**Trecho para leitura**
Não chore…
Algum tempo depois do episódio em Cafarnaum com o centurião romano, aquele que demonstrara extraordinária fé, Jesus foi para a Aldeia da Consolação [em hebr.: “Naim” — localizada a menos de 10 Km do Monte Tabor, onde se supõe ter ocorrido a Transfiguração do Senhor]. Como já era de hábito, seus discípulos iam com ele, acompanhados em cortejo por ruidosa e animada multidão.
Quando se aproximavam do portão, à entrada da cidade, cruzaram com outro cortejo. Estes, ao contrário, vinham pesarosos e desolados, pois pranteavam a morte do filho único de uma viúva. Ela era muito estimada, por certo, pois muita gente da aldeia acompanhava o enterro.
Ao se dar conta do que se passava, Jesus comoveu-se e padeceu com aquela mulher a sua dor. E tentou consolá-la, dizendo: — Não chore!
Mais que isso, sem que ninguém lhe pedisse nada, Jesus chegou perto e tocou a mortalha onde era levado o corpo do rapaz, sem se importar que o considerassem impuro por ter feito isso. Nisto, os que o estavam carregando pararam.
Jesus, então, disse: — Jovem, eu ordeno, levante-se!
O que supunham estar morto se sentou e começou a conversar. E desta forma Jesus o restituiu à sua mãe.
Os que testemunharam este acontecimento ficaram possuídos de sentimentos contraditórios de assombro e admiração, e diziam: — Que grande profeta Deus nos enviou! Finalmente ele veio salvar o seu povo!

**Tarefa a cumprir**
Copie sem alterações a passagem do relato sobre o filho da viúva de Naim que vai de "Jesus, então, disse: —" até "o seu povo!", incluindo estas últimas palavras. A listagem não desempenha nenhum papel nesta atividade.

**Excerto dos dados**
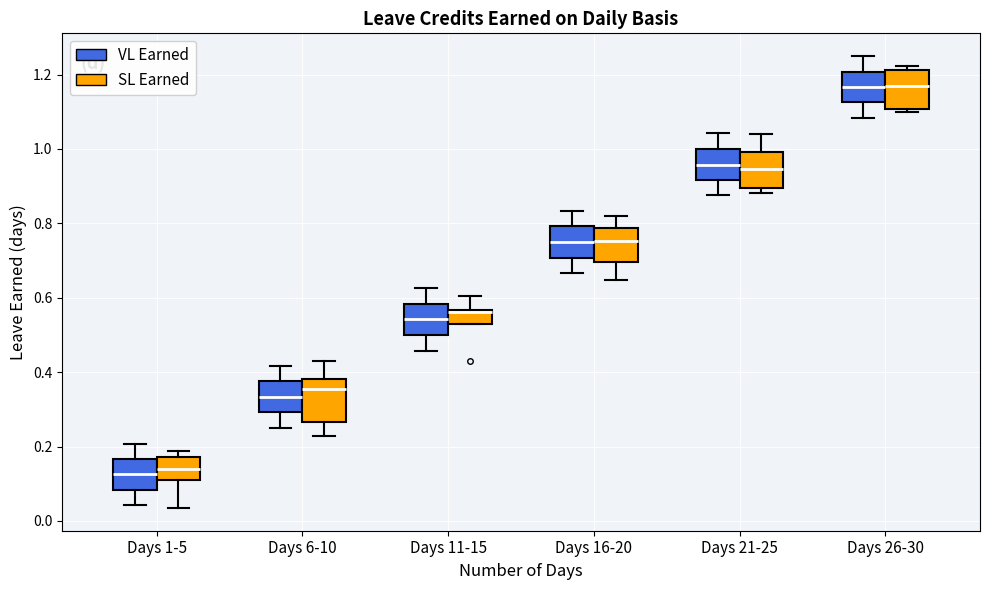

Where does the median line of the box for Days 21-25 (SL Earned) sit on the y-axis? The values are not printed on the chart, so give them approximately, as read against the axis.

0.94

**Resultado do exercício**
Jesus, então, disse: — Jovem, eu ordeno, levante-se!
O que supunham estar morto se sentou e começou a conversar. E desta forma Jesus o restituiu à sua mãe.
Os que testemunharam este acontecimento ficaram possuídos de sentimentos contraditórios de assombro e admiração, e diziam: — Que grande profeta Deus nos enviou! Finalmente ele veio salvar o seu povo!